It still looks like coronavirus might be an easy-issue win for Harris. The second task facing the California senator is much harder, however, and that’s to convince Trumplandia and other undecided subtly and not-so-subtly racist voters that a Black woman, however successful, intelligent and prepared, is just as capable as a white man of being vice president — or president, should the need arise.

Regardless of one’s take on her decisions as a politician – first as California’s Attorney General and later as a senator, Democratic presidential candidate and then running-mate pick – Kamala Harris has always been treated differently because she is a Black, south Asian American woman. Recent studies showed that at least 25 percent of the media coverage about her is either racist or sexist. Anticipating the trolling, supporters long ago started an online campaign to defend Harris from attacks, with the hashtag #wehaveherback. The organization Time’s Up, led by former Michelle Obama chief of staff Tina Tchen, wrote in a tweet posted Tuesday: “Sen. Harris is facing the kind of unfair coverage, double standards & coded language that has derailed the political ambitions of women, esp. WOC, for generations.”

And that’s just the more obvious attacks from the right. On the left, the “angry Black woman” trope is alive and well. In a recent BBC article which speculated about tonight’s event, for example, Harris was described as “a hardened former lawyer who has left congressional witnesses bloodied after tearing into them in Senate hearings”. Pence, on the other hand, was described in the same article as a “softly spoken, deeply religious man”. While I’m sure the writer’s intentions were good, the framing was not. And for the record, Harris identifies as Baptist and attends a Baptist church in San Francisco.

In another CNN op-ed, Harris was warned to “tone down the grandstanding”, while Pence was lauded as “solid, calm and reassuring”. Personally, I would describe him as the man with so little self-control that he won’t let himself have dinner with a woman if his wife isn’t present, but hey, why be negative?

This is certainly a historic debate – with both presidential candidates over 70 years old (Biden is 77 and Trump is 74 and sick with Covid), even if we weren’t in the midst of a pandemic the winner's age would still present an issue. Harris has to convince Americans that she’s up to the task of the presidency if Biden also was to get sick from Covid-19 or something else that rendered him unable to fulfill his executive duties. And Pence has to do the same, considering that “long Covid” is now an illness shown to have effects for months in some.

Convincing Democrats and undecided voters that Trump has no plan for the pandemic is an easy sell with over 200,000 dead and the President shamefully falling sick himself.
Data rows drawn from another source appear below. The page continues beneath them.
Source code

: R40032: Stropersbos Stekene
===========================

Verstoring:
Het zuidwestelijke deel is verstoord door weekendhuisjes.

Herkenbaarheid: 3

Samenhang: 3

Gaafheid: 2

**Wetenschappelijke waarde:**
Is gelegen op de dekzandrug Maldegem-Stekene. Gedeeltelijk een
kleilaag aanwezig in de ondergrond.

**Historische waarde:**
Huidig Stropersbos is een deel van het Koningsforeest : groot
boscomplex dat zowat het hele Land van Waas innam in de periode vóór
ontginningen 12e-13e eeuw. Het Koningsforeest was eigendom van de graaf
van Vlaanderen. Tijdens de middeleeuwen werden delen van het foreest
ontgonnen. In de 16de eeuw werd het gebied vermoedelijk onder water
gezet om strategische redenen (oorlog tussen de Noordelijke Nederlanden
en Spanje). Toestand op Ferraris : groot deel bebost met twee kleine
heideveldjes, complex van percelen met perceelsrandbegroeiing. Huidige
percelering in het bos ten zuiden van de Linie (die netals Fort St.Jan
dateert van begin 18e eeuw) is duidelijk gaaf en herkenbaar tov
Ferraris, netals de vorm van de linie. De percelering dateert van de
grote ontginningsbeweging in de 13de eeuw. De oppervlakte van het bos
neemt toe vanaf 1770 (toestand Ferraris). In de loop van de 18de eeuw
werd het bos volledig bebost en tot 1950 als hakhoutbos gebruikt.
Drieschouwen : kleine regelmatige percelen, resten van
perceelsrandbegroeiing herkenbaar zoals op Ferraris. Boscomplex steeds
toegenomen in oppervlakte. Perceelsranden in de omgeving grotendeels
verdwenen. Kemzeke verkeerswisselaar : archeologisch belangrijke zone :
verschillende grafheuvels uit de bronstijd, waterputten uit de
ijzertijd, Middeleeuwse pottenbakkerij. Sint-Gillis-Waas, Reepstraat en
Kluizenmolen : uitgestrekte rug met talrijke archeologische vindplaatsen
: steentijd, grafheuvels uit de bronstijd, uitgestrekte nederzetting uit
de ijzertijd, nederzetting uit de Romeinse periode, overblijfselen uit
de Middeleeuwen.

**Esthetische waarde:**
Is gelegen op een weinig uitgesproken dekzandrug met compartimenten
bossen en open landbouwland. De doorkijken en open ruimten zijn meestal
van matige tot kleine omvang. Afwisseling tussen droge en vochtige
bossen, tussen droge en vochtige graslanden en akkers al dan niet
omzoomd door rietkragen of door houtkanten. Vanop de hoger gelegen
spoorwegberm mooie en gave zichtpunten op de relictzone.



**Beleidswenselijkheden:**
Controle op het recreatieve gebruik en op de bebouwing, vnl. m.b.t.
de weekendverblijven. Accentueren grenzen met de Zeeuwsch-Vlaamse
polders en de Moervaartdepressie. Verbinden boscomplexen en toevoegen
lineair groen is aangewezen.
But no matter how shiny and polished Senator Harris’s debate performance is tonight, no matter how well she walks the line of “smart but not too smart”, “assertive but not too assertive”, informed and confident but without “grandstanding”, the bias was stacked against her long before she walked into the room. She walks in with a much lower presumption of competency than Pence because of such prejudice — and she will have to work twice as hard to look like that “calm and reassuring” presence.
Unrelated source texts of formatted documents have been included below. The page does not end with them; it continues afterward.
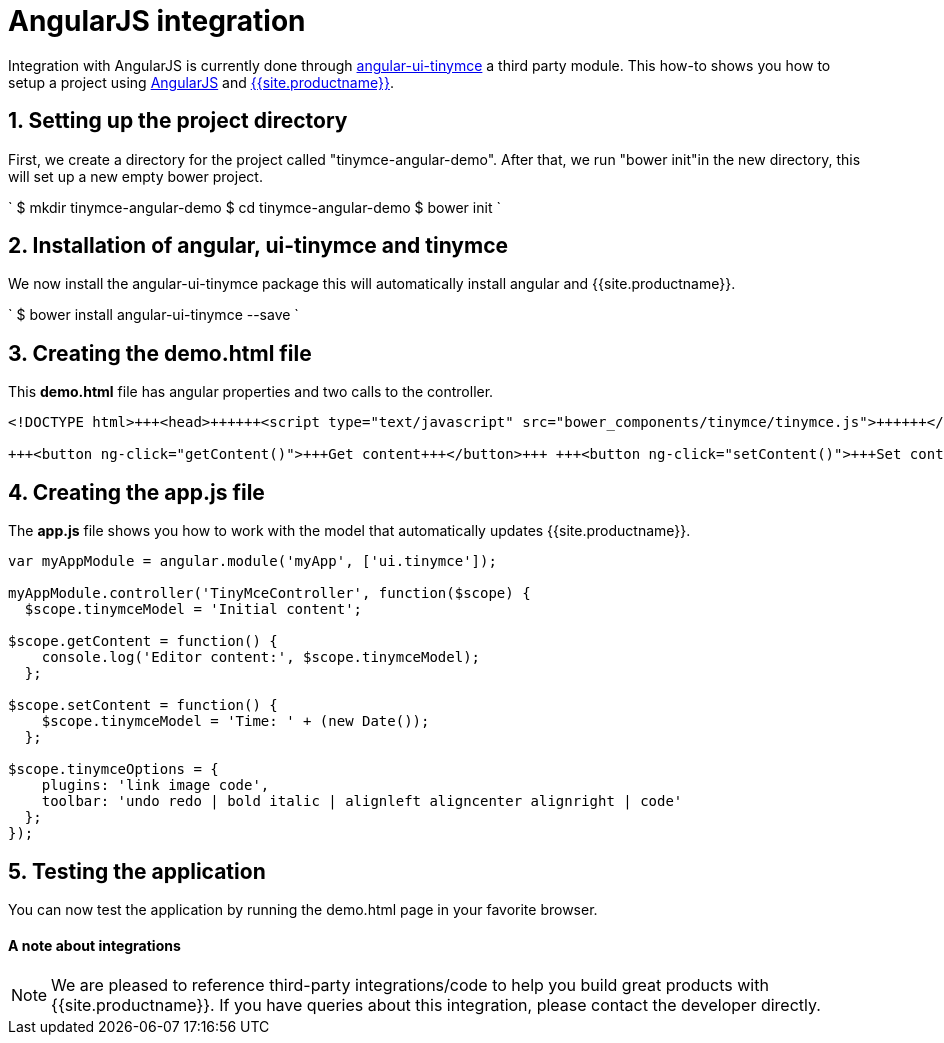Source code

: = AngularJS integration
:description: This directive allows you to add a TinyMCE editor to your form elements.
:keywords: integration integrate angular angularjs angular1
:title_nav: AngularJS

Integration with AngularJS is currently done through https://github.com/angular-ui/ui-tinymce[angular-ui-tinymce] a third party module. This how-to shows you how to setup a project using https://angularjs.org/[AngularJS] and link:{{site.baseurl}}/demo/basic-example/[{{site.productname}}].

[#1-setting-up-the-project-directory]
== 1. Setting up the project directory

First, we create a directory for the project called "tinymce-angular-demo". After that, we run "bower init"in the new directory, this will set up a new empty bower project.

`
$ mkdir tinymce-angular-demo
$ cd tinymce-angular-demo
$ bower init
`

[#2-installation-of-angular-ui-tinymce-and-tinymce]
== 2. Installation of angular, ui-tinymce and tinymce

We now install the angular-ui-tinymce package this will automatically install angular and {{site.productname}}.

`
$ bower install angular-ui-tinymce --save
`

[#3-creating-the-demo-html-file]
== 3. Creating the demo.html file

This *demo.html* file has angular properties and two calls to the controller.

```html
<!DOCTYPE html>+++<head>++++++<script type="text/javascript" src="bower_components/tinymce/tinymce.js">++++++</script>++++++<script type="text/javascript" src="bower_components/angular/angular.js">++++++</script>++++++<script type="text/javascript" src="bower_components/angular-ui-tinymce/src/tinymce.js">++++++</script>++++++<script type="text/javascript" src="app.js">++++++</script>++++++</head>++++++<body ng-app="myApp">++++++<form method="post" ng-controller="TinyMceController">++++++<textarea ui-tinymce="tinymceOptions" ng-model="tinymceModel">++++++</textarea>+++

+++<button ng-click="getContent()">+++Get content+++</button>+++ +++<button ng-click="setContent()">+++Set content+++</button>++++++</form>++++++</body>+++

```

[#4-creating-the-app-js-file]
== 4. Creating the app.js file

The *app.js* file shows you how to work with the model that automatically updates {{site.productname}}.

```js
var myAppModule = angular.module('myApp', ['ui.tinymce']);

myAppModule.controller('TinyMceController', function($scope) {
  $scope.tinymceModel = 'Initial content';

$scope.getContent = function() {
    console.log('Editor content:', $scope.tinymceModel);
  };

$scope.setContent = function() {
    $scope.tinymceModel = 'Time: ' + (new Date());
  };

$scope.tinymceOptions = {
    plugins: 'link image code',
    toolbar: 'undo redo | bold italic | alignleft aligncenter alignright | code'
  };
});
```

[#5-testing-the-application]
== 5. Testing the application

You can now test the application by running the demo.html page in your favorite browser.

[discrete#a-note-about-integrations]
==== A note about integrations

NOTE:  We are pleased to reference third-party integrations/code to help you build great products with {{site.productname}}. If you have queries about this integration, please contact the developer directly.
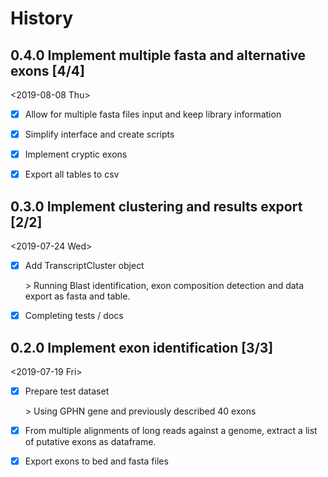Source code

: #+OPTIONS: toc:nil num:nil author:nil todo:nil
#+EXCLUDE_TAGS: noexport

* TODO Next                                                        :noexport:

- Mapping should use fastq files (to make use of the quality) and maybe a
  mapping quality threshold should be applied.

- Verify how this is working and what would change with a gene on the - strand !!!

- See [[file:~/hub/allemand/gphn/gphn.org::*Final%20Workflow][Final Workflow]]

- CORNERCASE: Adding chromsize to be sure to be in the bounderies of
  chromosomes when checking splicing sites

- DEAL WITH ALTERNATIVE EXONS:

  - Alternative exons could be defined by only overlap (1 base overlap is
   sufficient I think) not containing like currently. Also The main exon should
   be the one most supported by reads (instead of longest).

  - For alternative exons and clustering, we could have a reciprocal blast to see
    if the best hit is the main exon or one of the alternative ones.

- Transcripts with less than 2 blast hits:

  - [X] Add a column "no_junctions" to junction composition tables

  - [ ] Add corresponding tests

    - Transcripts with a single exon hit

    - Transcripts with no exon hit at all
  
* TODO Biblio                                                      :noexport:

- See with EA:
  Implement criteria to further selected exons like in https://www.biorxiv.org/content/early/2018/02/05/260562.full.pdf
  - Looking for inserts in read mapping against transcriptome
  - Candidate exons from the mapping to genome should be 6nt away from known exon
  - Quantification by alignment to pseudo-transcriptome (downweight for multimappers), TMM norm.
    
* History
** DONE 0.4.0 Implement multiple fasta and alternative exons [4/4]
   CLOSED: [2019-08-08 Thu 16:09] SCHEDULED: <2019-08-16 Fri>

<2019-08-08 Thu>

- [X] Allow for multiple fasta files input and keep library information

- [X] Simplify interface and create scripts

- [X] Implement cryptic exons

- [X] Export all tables to csv

** DONE 0.3.0 Implement clustering and results export [2/2]
   CLOSED: [2019-07-24 Wed 09:48] SCHEDULED: <2019-07-24 Wed>

<2019-07-24 Wed>

- [X] Add TranscriptCluster object 
  
  > Running Blast identification, exon composition detection and data export as
  fasta and table.

- [X] Completing tests / docs

** DONE 0.2.0 Implement exon identification [3/3]
   CLOSED: [2019-07-19 Fri 16:50] SCHEDULED: <2019-07-19 Fri>

<2019-07-19 Fri>

- [X] Prepare test dataset
    
  > Using GPHN gene and previously described 40 exons

- [X] From multiple alignments of long reads against a genome, extract a list of putative exons as dataframe.

- [X] Export exons to bed and fasta files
What we know is that her debating style is honed by years in the legal system, and that tends to appear sharper and more intellectually rigorous than Pence. She should be able to knock it out the park — and if she does so, she could steal the election for Biden, whose own debating technique against Trump was left wanting (even if the President looked like the real fool overall.) We just have to hope that enough of those watching aren’t blinded by what she looks like.